Wat gebeurt er dan met dit type zinnen, deze tenzij-zinnen, als cliticnegatie verdwijnt in de overgang van fase 2 naar fase 3 van Jespersens cyclus? Welnu, ze verdwijnen geleidelijk uit het talige straatbeeld. Dat proces zien we al in het Oudfries. Kijk maar eens naar een overzicht van negatief-conditionele zinnetjes, met V2, uit die oudste Oudfriese tekst: Het Recht van de Skelta in de tekstcollectie Unia.
(2)
Hit ne se thet … ‘als het niet is dat …’ 7x
Hit ne stande … ‘als hij niet staat …’ 1x
Hit ne se bi … ‘tenzij bij ..’ 1x
Hit ne se mith … ‘tenzij met …’ 1x
Hit ne se so hit him ned binime ‘tenzij hij het door overmacht niet kan’ 1x
Hit ne se so fiir bi-thingat ‘tenzij het proces zo ver gevorderd is’ 1x
We vinden dus zeer frekwent hit ne se (11x), en maar 1x een ander werkwoord (stande). In het Nederlands heeft tenzij zich ontwikkeld uit zo’n frekwent zinnetje. Tenzij komt van het Middelnederlandse: ‘t en si (dat). De persoonsvorm is net als in het Oudfries in de aanvoegende wijs. Letterlijk betekent dit zinnetje ‘als het tenminste niet zo is (dat)’.
In het Fries heeft deze ontwikkeling van zinnetje tot voegwoord niet plaatsgevonden. Het Fries kent geen direct equivalent voor het Nederlandse tenzij. Waarom eigenlijk niet? In het Oudfries luidde dit zinnetje, zoals we net zagen: hit ne se of ‘t ne se. Als we daaruit een voegwoord willen afleiden, krijgen we tnese. Dat bekt niet zo lekker, zelfs niet in het Fries. De fonologische vorm verklaart dus het verschil tussen Fries en Nederlands met betrekking tot het ontstaan van tenzij, al geef ik dat als syntacticus niet graag toe.
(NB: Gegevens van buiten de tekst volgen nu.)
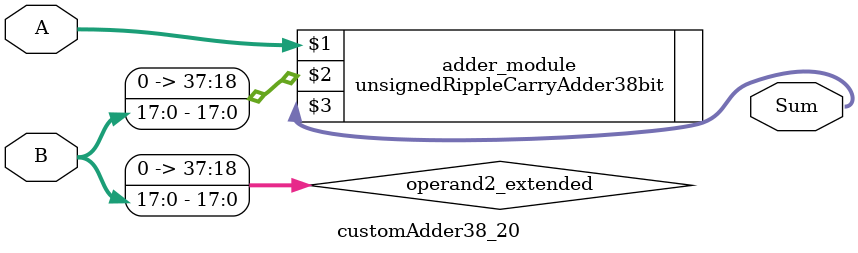
<source format=v>
module customAdder38_20(
                        input [37 : 0] A,
                        input [17 : 0] B,
                        
                        output [38 : 0] Sum
                );

        wire [37 : 0] operand2_extended;
        
        assign operand2_extended =  {20'b0, B};
        
        unsignedRippleCarryAdder38bit adder_module(
            A,
            operand2_extended,
            Sum
        );
        
        endmodule
        
</source>
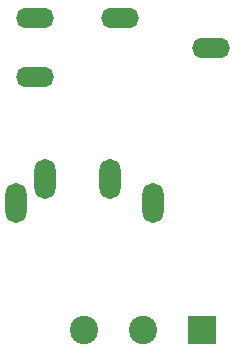
<source format=gbr>
%TF.GenerationSoftware,KiCad,Pcbnew,7.0.2*%
%TF.CreationDate,2024-04-07T07:20:39-07:00*%
%TF.ProjectId,MK-JackAdapter,4d4b2d4a-6163-46b4-9164-61707465722e,1.0*%
%TF.SameCoordinates,Original*%
%TF.FileFunction,Soldermask,Top*%
%TF.FilePolarity,Negative*%
%FSLAX46Y46*%
G04 Gerber Fmt 4.6, Leading zero omitted, Abs format (unit mm)*
G04 Created by KiCad (PCBNEW 7.0.2) date 2024-04-07 07:20:39*
%MOMM*%
%LPD*%
G01*
G04 APERTURE LIST*
%ADD10R,2.400000X2.400000*%
%ADD11C,2.400000*%
%ADD12O,1.804000X3.404000*%
%ADD13O,3.220000X1.712000*%
G04 APERTURE END LIST*
D10*
%TO.C,J3*%
X119277000Y-127421000D03*
D11*
X114277000Y-127421000D03*
X109277000Y-127421000D03*
%TD*%
D12*
%TO.C,J2*%
X103515000Y-116612500D03*
X105915000Y-114612500D03*
X111415000Y-114612500D03*
X115115000Y-116612500D03*
%TD*%
D13*
%TO.C,J1*%
X120015000Y-103505000D03*
X105115000Y-101005000D03*
X105115000Y-106005000D03*
X112315000Y-101005000D03*
%TD*%
M02*

</source>
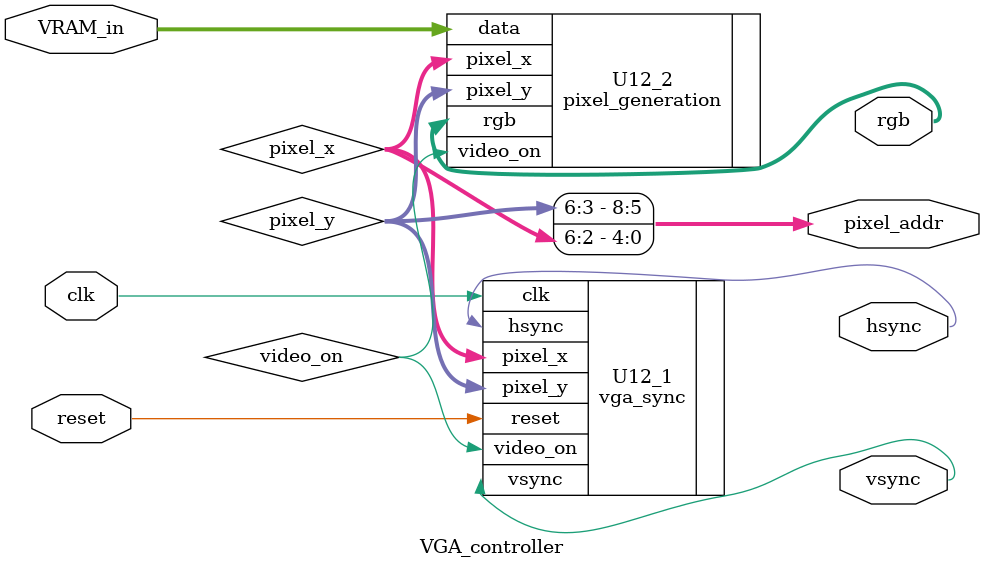
<source format=v>
`timescale 1ns / 1ps
module VGA_controller(
    input clk,
    input reset,
	 input [31:0] VRAM_in,
	 output hsync,
	 output vsync,
    output [2:0] rgb,
	 output [8:0] pixel_addr
    );
	 wire [9:0] pixel_x,pixel_y;
	 wire video_on;
	 
	 assign pixel_addr={pixel_y[6:3],pixel_x[6:2]};
    vga_sync U12_1(.clk(clk),
	                .reset(reset),
						 .hsync(hsync),
						 .vsync(vsync),
						 .video_on(video_on),
						 .pixel_x(pixel_x),
						 .pixel_y(pixel_y));
	 pixel_generation U12_2(.data(VRAM_in),.pixel_x(pixel_x),.pixel_y(pixel_y),.video_on(video_on),.rgb(rgb));
endmodule

</source>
Nu schoof ik hierboven de tussenopmerking in: ‘met V/2’. In bovenstaande zinnen in (2) is namelijk sprake van V/2. Ook is het subject bijna altijd hit. Er is echter een uitzondering. Er is ook een V/2 tenzij-zinnetje, dat niet met hit begint:
(3)
him ne dere hunger jeftha herefird
hem NEG deert honger of legertocht
‘Als geen honger of legertocht hem daartoe dwingen’
(Het Recht van de Skelta – Tekstcollectie Unia 34d)
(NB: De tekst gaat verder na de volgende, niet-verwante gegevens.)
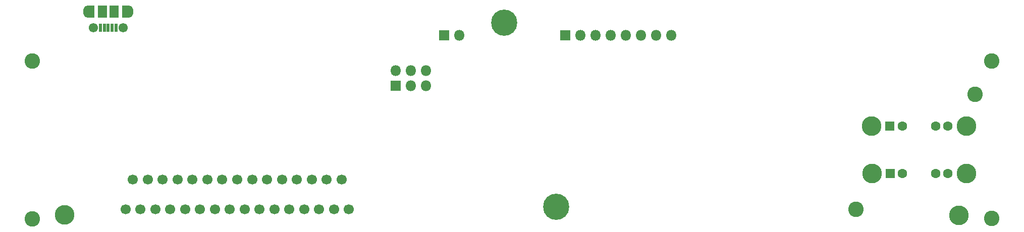
<source format=gbs>
%TF.GenerationSoftware,KiCad,Pcbnew,(5.1.6-0)*%
%TF.CreationDate,2023-03-06T10:11:25+01:00*%
%TF.ProjectId,A500KB,41353030-4b42-42e6-9b69-6361645f7063,3*%
%TF.SameCoordinates,Original*%
%TF.FileFunction,Soldermask,Bot*%
%TF.FilePolarity,Negative*%
%FSLAX46Y46*%
G04 Gerber Fmt 4.6, Leading zero omitted, Abs format (unit mm)*
G04 Created by KiCad (PCBNEW (5.1.6-0)) date 2023-03-06 10:11:25*
%MOMM*%
%LPD*%
G01*
G04 APERTURE LIST*
%ADD10C,4.400000*%
%ADD11C,2.600000*%
%ADD12C,3.300000*%
%ADD13R,1.300000X2.000000*%
%ADD14O,1.300000X2.000000*%
%ADD15R,1.600000X2.000000*%
%ADD16C,1.550000*%
%ADD17R,0.500000X1.450000*%
%ADD18C,1.600000*%
%ADD19R,1.600000X1.600000*%
%ADD20O,1.800000X1.800000*%
%ADD21R,1.800000X1.800000*%
%ADD22C,1.700000*%
G04 APERTURE END LIST*
D10*
%TO.C,H26*%
X386402580Y-226021900D03*
%TD*%
D11*
%TO.C,H25*%
X465376260Y-238102140D03*
%TD*%
%TO.C,H24*%
X445394080Y-257342640D03*
%TD*%
D12*
%TO.C,H23*%
X312681620Y-258340860D03*
%TD*%
%TO.C,H22*%
X462699100Y-258343400D03*
%TD*%
D13*
%TO.C,J2*%
X317050000Y-224150000D03*
X322850000Y-224150000D03*
D14*
X323450000Y-224150000D03*
X316450000Y-224150000D03*
D15*
X318950000Y-224150000D03*
D16*
X322450000Y-226850000D03*
D17*
X319950000Y-226850000D03*
X320600000Y-226850000D03*
X321250000Y-226850000D03*
X318650000Y-226850000D03*
X319300000Y-226850000D03*
D16*
X317450000Y-226850000D03*
D15*
X320950000Y-224150000D03*
%TD*%
D10*
%TO.C,H19*%
X395097000Y-256971800D03*
%TD*%
D11*
%TO.C,H18*%
X468193120Y-232435400D03*
%TD*%
%TO.C,H17*%
X468172800Y-258927600D03*
%TD*%
%TO.C,H16*%
X307195220Y-232443020D03*
%TD*%
%TO.C,H15*%
X307200000Y-258950000D03*
%TD*%
D12*
%TO.C,H4*%
X463956400Y-243382800D03*
%TD*%
%TO.C,H3*%
X448056000Y-243400000D03*
%TD*%
%TO.C,H2*%
X448081400Y-251358400D03*
%TD*%
%TO.C,H1*%
X463956400Y-251358400D03*
%TD*%
D18*
%TO.C,D4*%
X460829400Y-251358400D03*
X458779400Y-251358400D03*
D19*
X451129400Y-251358400D03*
D18*
X453179400Y-251358400D03*
%TD*%
%TO.C,D3*%
X460804000Y-243357400D03*
X458754000Y-243357400D03*
D19*
X451104000Y-243357400D03*
D18*
X453154000Y-243357400D03*
%TD*%
D20*
%TO.C,J5*%
X378838460Y-228178360D03*
D21*
X376298460Y-228178360D03*
%TD*%
D20*
%TO.C,J4*%
X414380000Y-228200000D03*
X411840000Y-228200000D03*
X409300000Y-228200000D03*
X406760000Y-228200000D03*
X404220000Y-228200000D03*
X401680000Y-228200000D03*
X399140000Y-228200000D03*
D21*
X396600000Y-228200000D03*
%TD*%
D20*
%TO.C,J3*%
X373280000Y-234060000D03*
X373280000Y-236600000D03*
X370740000Y-234060000D03*
X370740000Y-236600000D03*
X368200000Y-234060000D03*
D21*
X368200000Y-236600000D03*
%TD*%
D22*
%TO.C,J1*%
X360350000Y-257400000D03*
X359100000Y-252400000D03*
X357850000Y-257400000D03*
X356600000Y-252400000D03*
X355350000Y-257400000D03*
X354100000Y-252400000D03*
X352850000Y-257400000D03*
X351600000Y-252400000D03*
X350350000Y-257400000D03*
X349100000Y-252400000D03*
X347850000Y-257400000D03*
X346600000Y-252400000D03*
X345350000Y-257400000D03*
X344100000Y-252400000D03*
X342850000Y-257400000D03*
X341600000Y-252400000D03*
X340350000Y-257400000D03*
X339100000Y-252400000D03*
X337850000Y-257400000D03*
X336600000Y-252400000D03*
X335350000Y-257400000D03*
X334100000Y-252400000D03*
X332850000Y-257400000D03*
X331600000Y-252400000D03*
X330350000Y-257400000D03*
X329100000Y-252400000D03*
X327850000Y-257400000D03*
X326600000Y-252400000D03*
X325350000Y-257400000D03*
X324100000Y-252400000D03*
X322850000Y-257400000D03*
%TD*%
M02*

</source>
De zin begint met het datief pronomen him in plaats van hit. Daarnaast is het zo dat tenzij-zinnen ook met de persoonsvorm kunnen beginnen, natuurlijk met het negatieve clitic er meteen voor. Een voorbeeld is hieronder gegeven:
(4)
thor thet hiu nautes wald ni ach,
door dat zij niets.GEN macht NEG heeft
ni were hira lithena
NEG waren haar leden
‘Omdat zij nergens macht over heeft, tenzij het haar lichaam betreft’
(Het Recht van de Skelta – Tekstcollectie Unia 26)
V1 tenzij-zinnen komen 5x voor in het Skeltarecht. Opvallend is dat de vijf V1-zinnen allemaal beginnen mei ni were. De eerste observatie is daarom dat de vorm van V1-cliticnegatie ni is terwijl het bij hit ne se altijd ne was in deze tekst. De tweede observatie is dat de vorm van het werkwoord in V1-cliticnegatie hier altijd were is, dus de verleden tijd van de aanvoegende wijs, terwijl het bij hit ne se altijd de tegenwoordige tijd van de aanvoegende wijs was, namelijk se. Samenvattend:
- Tenzij-zin met V1 => uitspellen als Ni were
- Tenzij-zin met V2 => uitspellen als (Hit) ne se
De vraag is natuurlijk hoe het in andere Oudfriese teksten zit. Misschien laat ik dat door één van mijn assistenten uitzoeken.